Stories from intrepid reporters attending the Illinois Press Foundation Journalism Workshop at Eastern Illinois University
(Video by Tara Schumal)
By Taylar Tramil
Family, faith and community are the fundamental ideals of the Terquasquicentennial celebration of 175 years of the Village of Teutopolis.
Every 25 years the town of Teutopolis holds a festival to celebrate the history and the traditions of their German roots. For every 25 years they do something a little more progressive to keep the enthusiasm going.
“Coming from a German heritage we roll up our sleeves we get with it and roll with it,” said Hank Niebrugge, assistant director of the Terquasquicentennial Celebration. “All volunteer, there is not one bill I have paid for labor yet.”
Everyone has a part in the celebration, 19 ladies of all ages help out. The oldest is 102 and the youngest is 18.
They participate in the First Lady Contest where a lady has to sale tickets, and for every ticket sold each lady is given a point and the one with the most tickets sold is announced the title of First Lady. So far there have been 2,000 tickets sold.
Their celebration will consist of bands for every night and a special German band and orchestra, coming from Germany.
They will also have a Terquasqicentennial play entitled, “Flickenteppich: The Patchwork Quilt”, that was written based on the history of Teutopolis from the beginning to now that will be playing for three nights. There will also be many family oriented fun and games both kids and adults as well.
This celebration has cost $120,000 and they plan on an additional $90,000. The fundraising for this celebration started twoyears in advance and creative fests were generated like the October Fest that occurred in October of last year. The celebration has also gained support from local contributors of the town have also donated, not only money but from restaurants food, like pizza.
The profit from the celebration goes to their Teacher Education Program, and also towards scholarships, and advanced technology for the students. The last 25th anniversary celebration gave back to the community be creating a local park.
Although the town has some funny times, some of the challenges that they undergo during the planning of the celebration, is trying to satisfy everyone in the town, by exceeding their expectations of having something different every 25 years.
They have also experienced problems with having tickets sold out, and having to provide the town with more tickets to be sold. People will also take things differently, so depending on how people take what the town presents things there could be small disagreements. The Village President Greg Hess as well as the director of the celebration has been in contact with complications with the rules and regulations of having celebrations and making sure that nothing is going against the laws.

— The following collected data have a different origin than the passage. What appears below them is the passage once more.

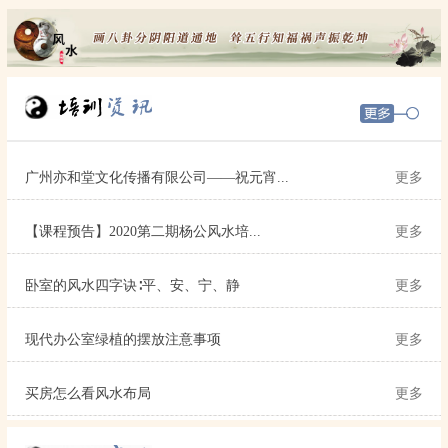
广州亦和堂文化传播有限公司——祝元宵...
更多
【课程预告】2020第二期杨公风水培...
更多
卧室的风水四字诀∶平、安、宁、静
更多
现代办公室绿植的摆放注意事项
更多
买房怎么看风水布局
更多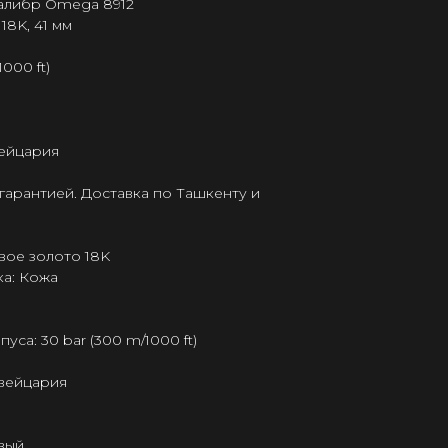
калибр Omega 8912
18K, 41 мм
000 ft)
ейцария
гарантией. Доставка по Ташкенту и
вое золото 18K
а: Кожа
са: 30 bar (300 m/1000 ft)
Швейцария
вый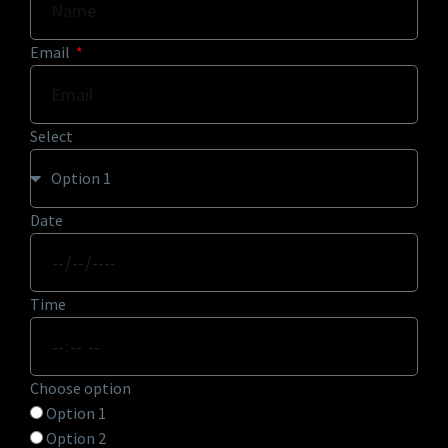
Email
Select
Date
Time
Choose option
Option 1
Option 2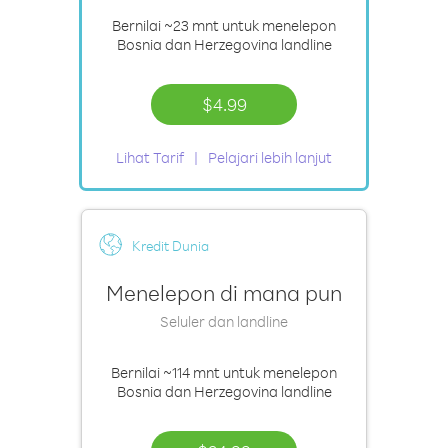
Bernilai
~23 mnt
untuk menelepon
Bosnia dan Herzegovina landline
$4.99
Lihat Tarif
Pelajari lebih lanjut
Kredit Dunia
Menelepon di mana pun
Seluler dan landline
Bernilai
~114 mnt
untuk menelepon
Bosnia dan Herzegovina landline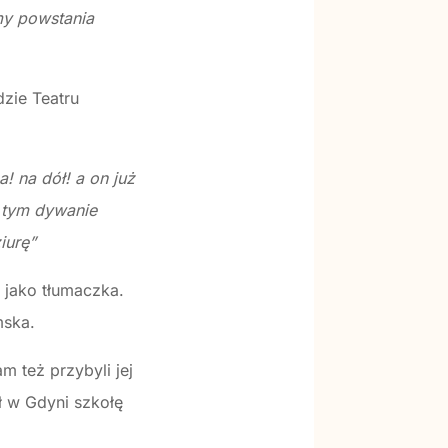
my powstania
dzie Teatru
! na dół! a on już
a tym dywanie
iurę”
 jako tłumaczka.
mska.
m też przybyli jej
ył w Gdyni szkołę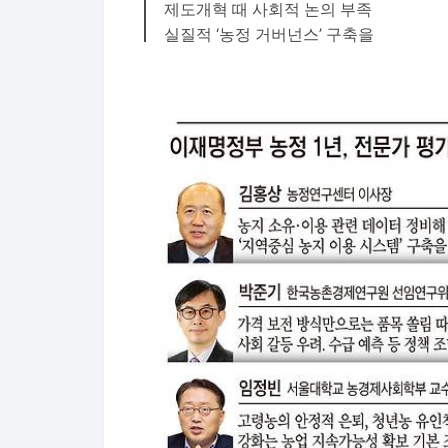
제도개혁 때 사회적 논의 부족
실질적 ‘농정 거버넌스’ 구축을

“It’s hard to have one without the other,” said Babb Zerrusen, from the temporary Keystone Cops. The town keeps its enthusiasm from it humorous personality, which comes hand in hand when it comes to keeping the German traditions and heritage alive.
“Everybody knows everybody, its family,” said Hess.
And with family there is no one left behind, where everyone has something to look forward to. For many people it will be their first time experiencing the celebration for the first time. “We don’t really know what to expect,” said Kaitlin Smith and Alisa Apke, employees of the town’s ice cream shop, Teutopolis Treats.
However, wooden shoes, a hoosegow, and long beards are the fundamentals of this town’s heritage, and when it comes to having fun, they amplify these essentials. This includes dressing up for a day, making their own beer, and beard races, where the men have to grow their beards out as long as possible.
For Bert Verhoeven, the owner of the gas station named Wessle, this would be his third time attending the Teutopolis festival. He first attended in 1964. He is participating in the upcoming play performing as president and as a bishop. He has also been a part of Kangaroo court in the past, which is a tradition of a false court, where he was “arrested” by the Keystone Cops, which is also a fake police, for high prices and was “prosecuted”.
“The community seems to get together and get along,” said Verhoeven.